■ The task:
Your answer must be an exact transcription of the data, with every picture omitted.

(Entries taken from a collection)
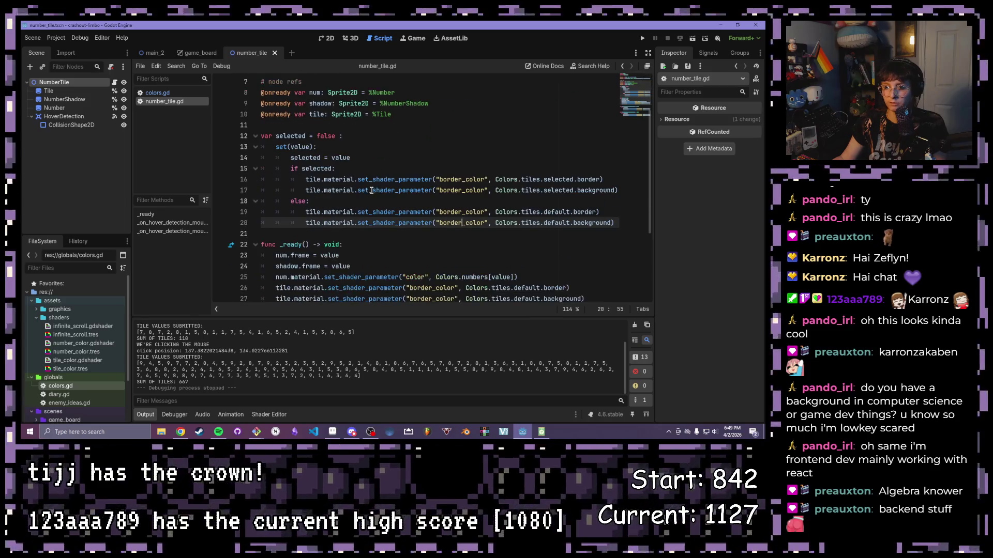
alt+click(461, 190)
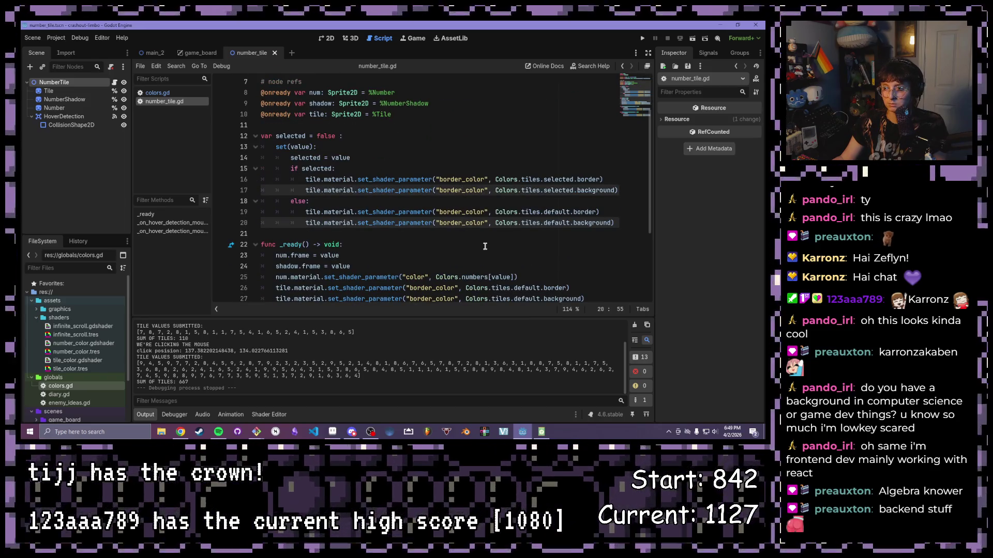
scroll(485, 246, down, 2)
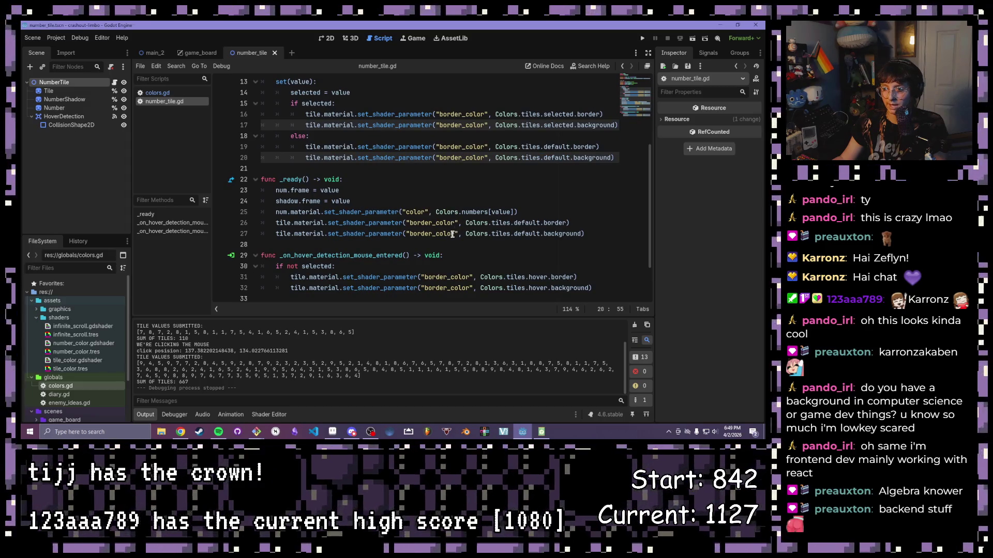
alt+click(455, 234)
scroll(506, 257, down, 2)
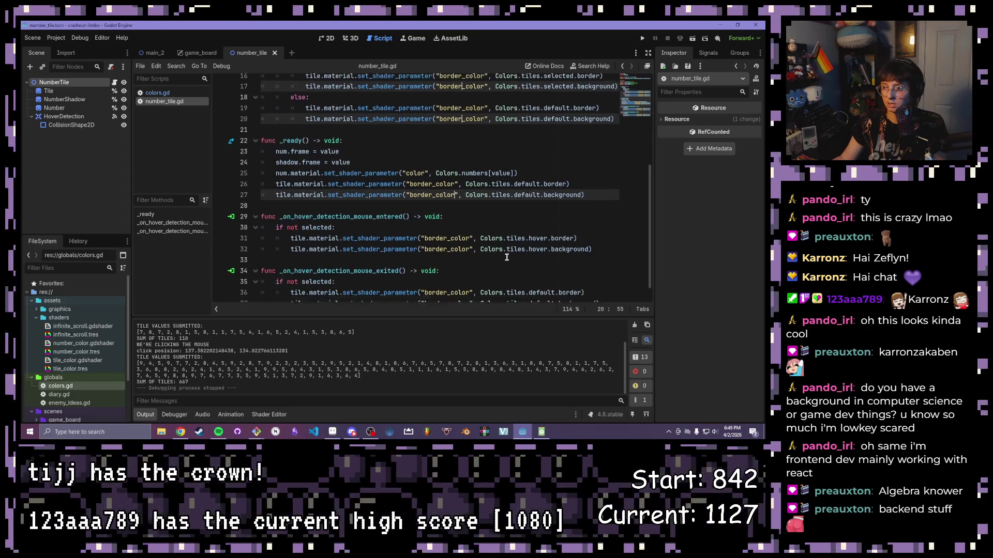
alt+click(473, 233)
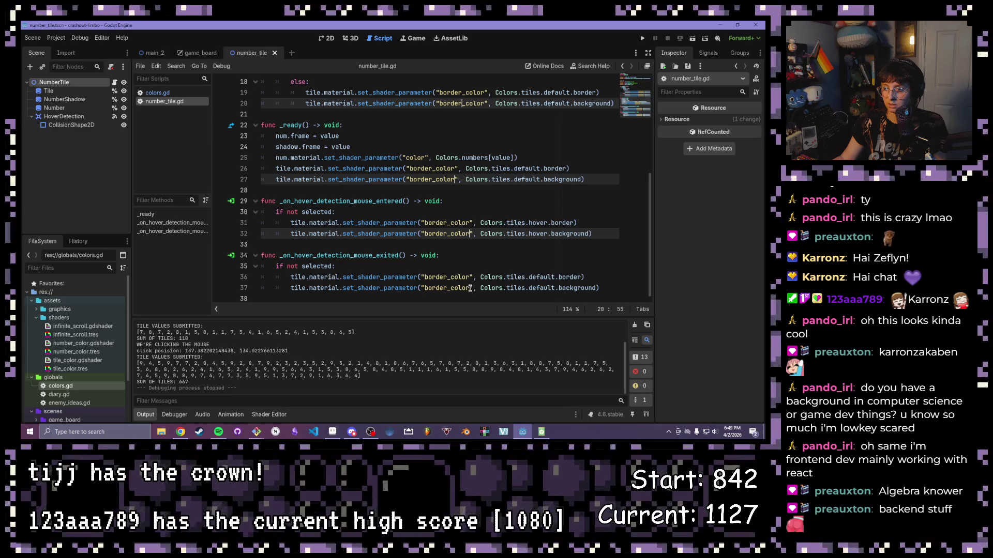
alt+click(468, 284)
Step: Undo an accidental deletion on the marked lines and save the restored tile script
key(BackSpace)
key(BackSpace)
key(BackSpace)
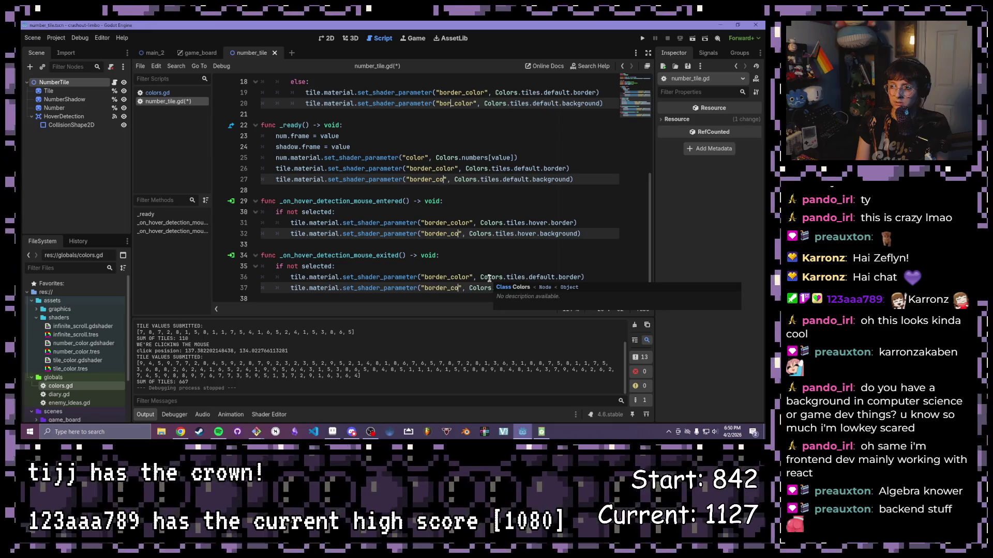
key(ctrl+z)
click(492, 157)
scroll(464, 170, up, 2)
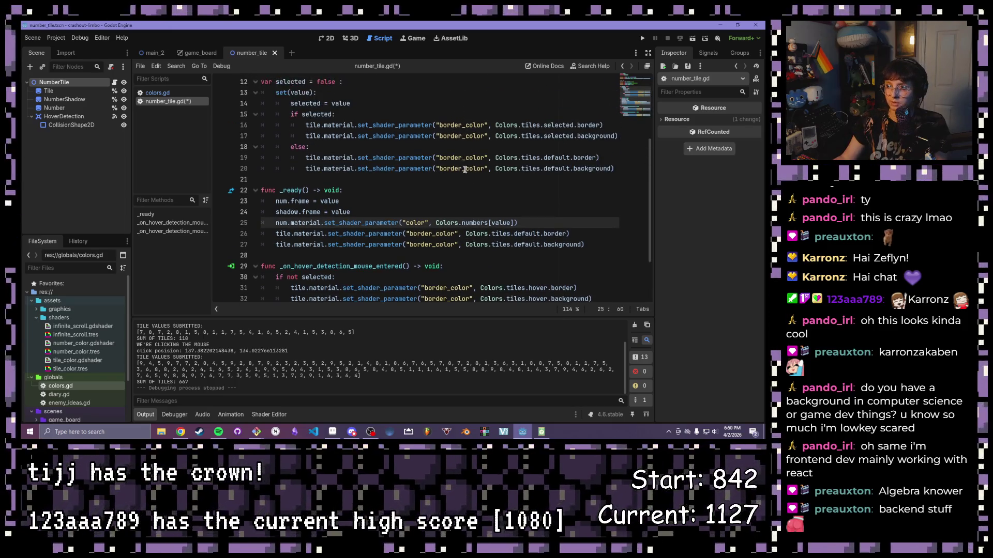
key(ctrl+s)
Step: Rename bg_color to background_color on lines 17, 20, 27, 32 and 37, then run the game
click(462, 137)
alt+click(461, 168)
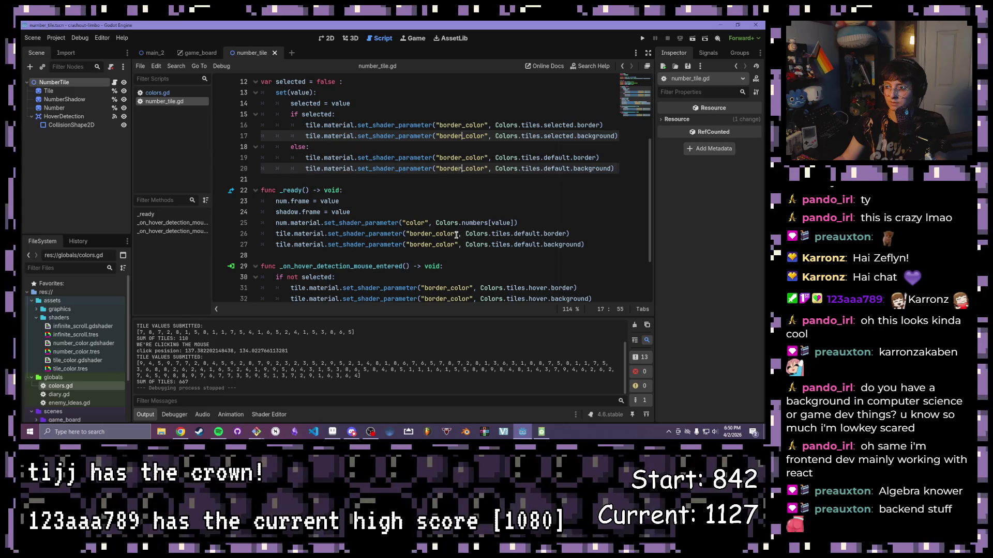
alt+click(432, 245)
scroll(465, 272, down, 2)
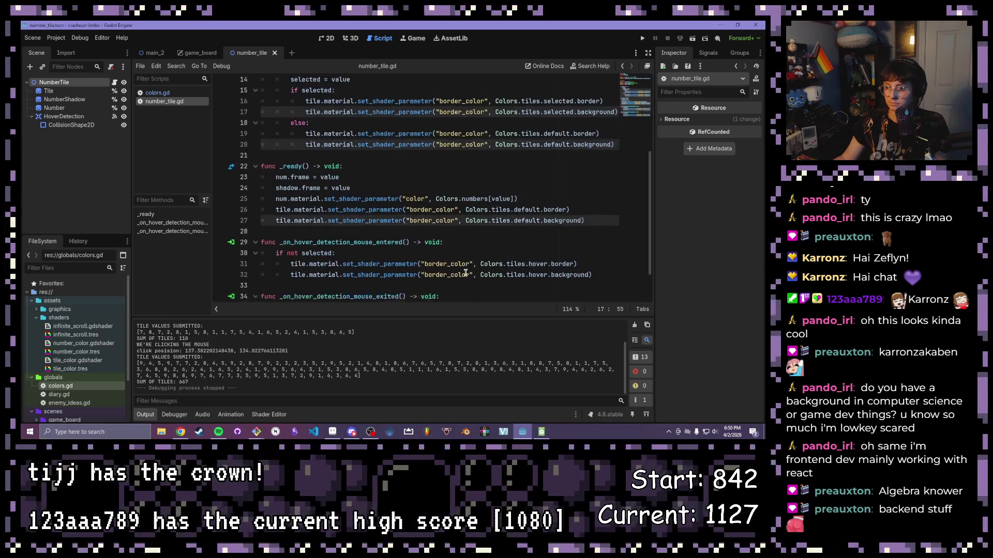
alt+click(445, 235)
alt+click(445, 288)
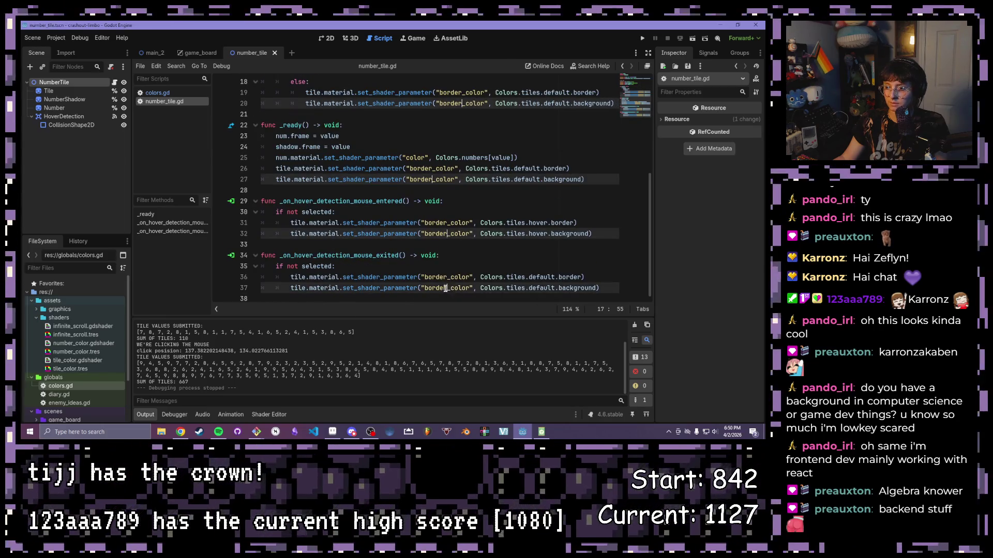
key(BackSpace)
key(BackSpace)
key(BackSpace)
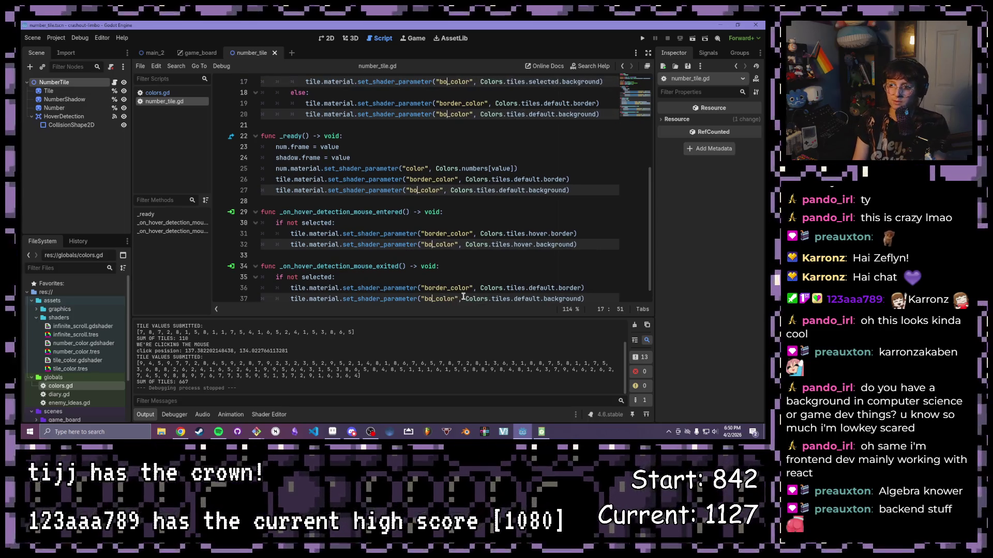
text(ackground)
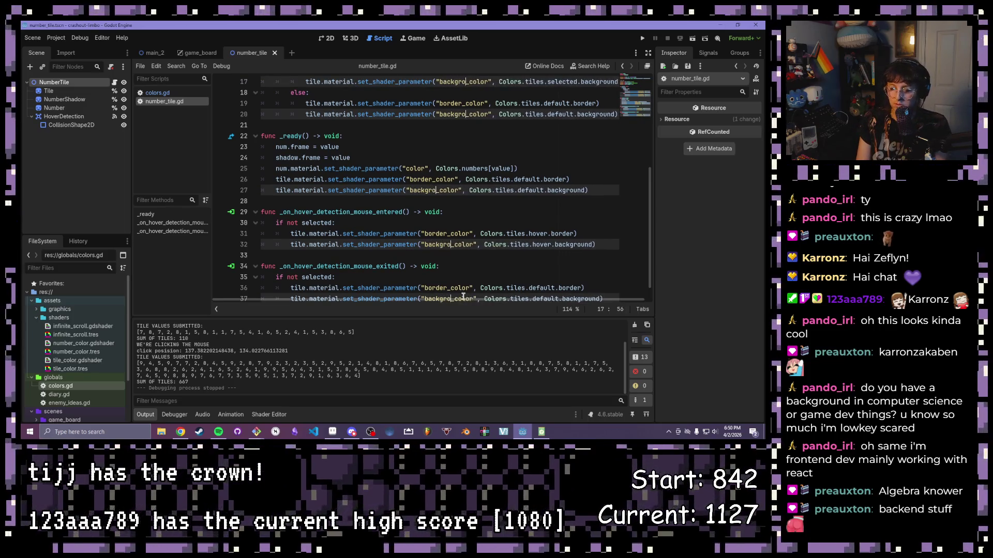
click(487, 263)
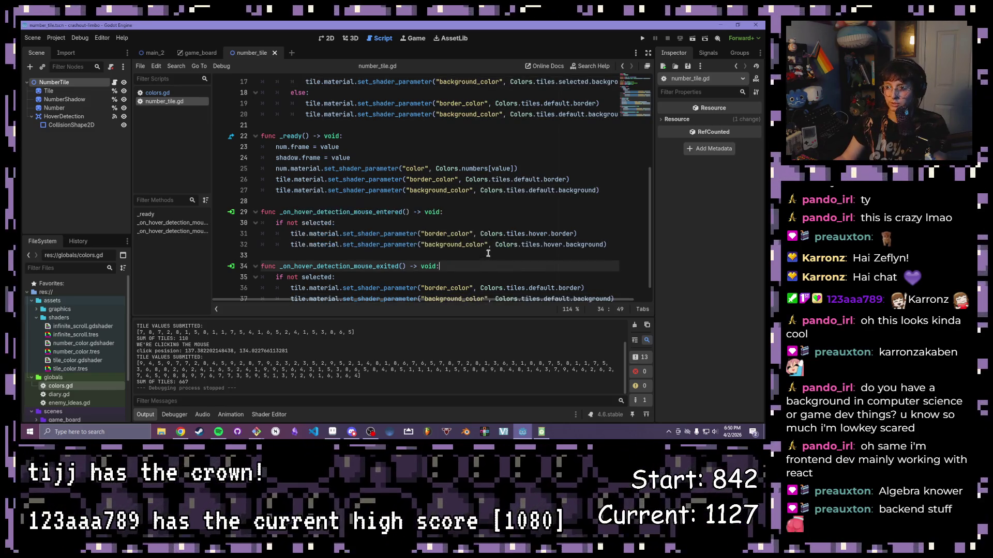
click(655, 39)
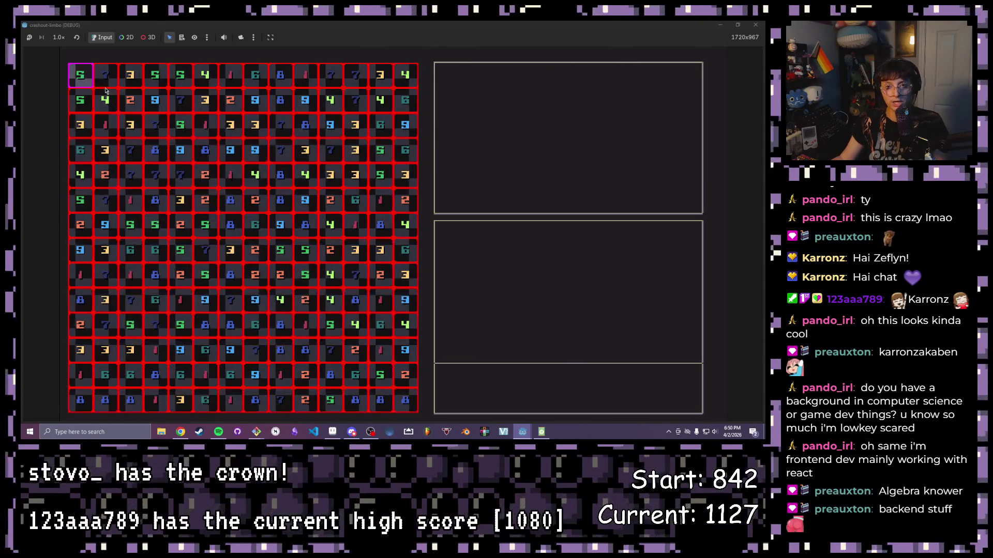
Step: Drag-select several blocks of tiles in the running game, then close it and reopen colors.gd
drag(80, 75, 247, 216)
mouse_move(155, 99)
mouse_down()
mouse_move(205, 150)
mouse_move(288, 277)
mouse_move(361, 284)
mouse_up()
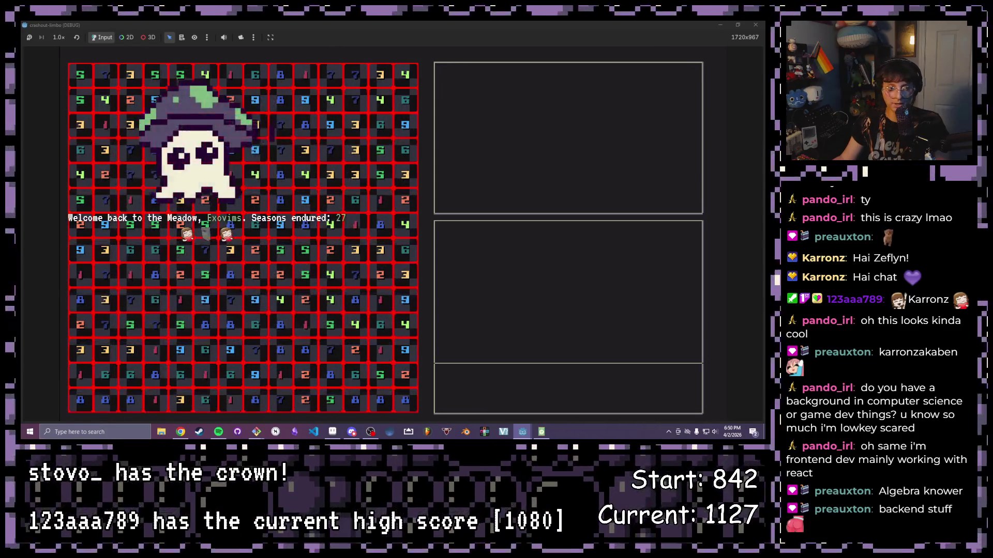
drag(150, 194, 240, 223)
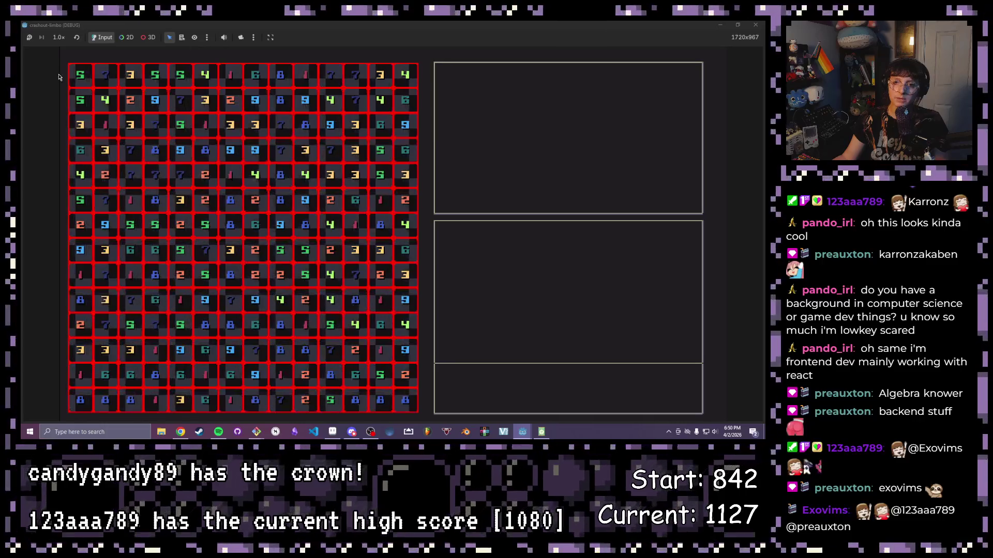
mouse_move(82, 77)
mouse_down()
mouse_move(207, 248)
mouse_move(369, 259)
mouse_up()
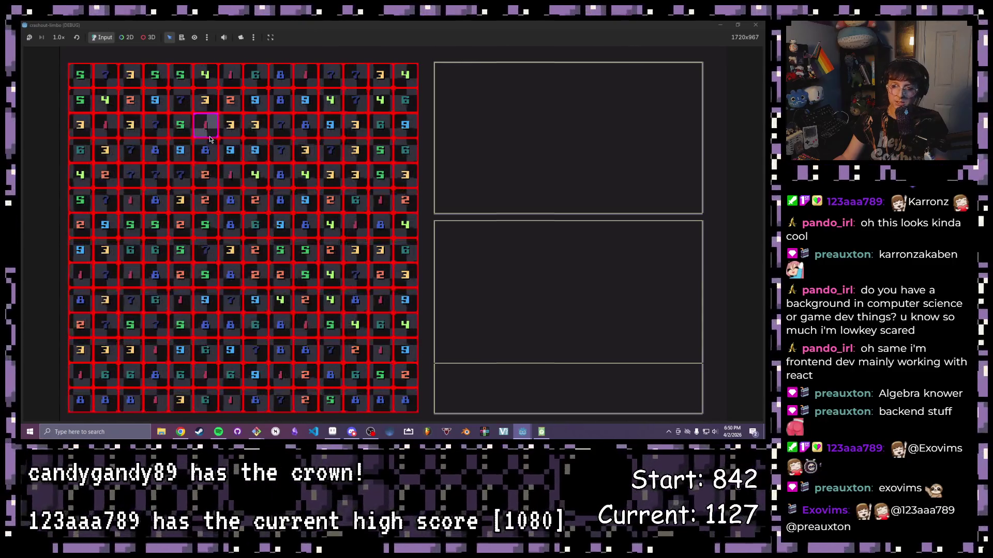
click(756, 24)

■ Solved problem:
alt+click(461, 190)
scroll(485, 246, down, 2)
alt+click(455, 234)
scroll(506, 257, down, 2)
alt+click(473, 233)
alt+click(468, 284)
Step: Undo an accidental deletion on the marked lines and save the restored tile script
key(BackSpace)
key(BackSpace)
key(BackSpace)
key(ctrl+z)
click(492, 157)
scroll(464, 170, up, 2)
key(ctrl+s)
Step: Rename bg_color to background_color on lines 17, 20, 27, 32 and 37, then run the game
click(462, 137)
alt+click(461, 168)
alt+click(432, 245)
scroll(465, 272, down, 2)
alt+click(445, 235)
alt+click(445, 288)
key(BackSpace)
key(BackSpace)
key(BackSpace)
text(ackground)
click(487, 263)
click(655, 39)
Step: Drag-select several blocks of tiles in the running game, then close it and reopen colors.gd
drag(80, 75, 247, 216)
mouse_move(155, 99)
mouse_down()
mouse_move(205, 150)
mouse_move(288, 277)
mouse_move(361, 284)
mouse_up()
drag(150, 194, 240, 223)
mouse_move(82, 77)
mouse_down()
mouse_move(207, 248)
mouse_move(369, 259)
mouse_up()
click(756, 24)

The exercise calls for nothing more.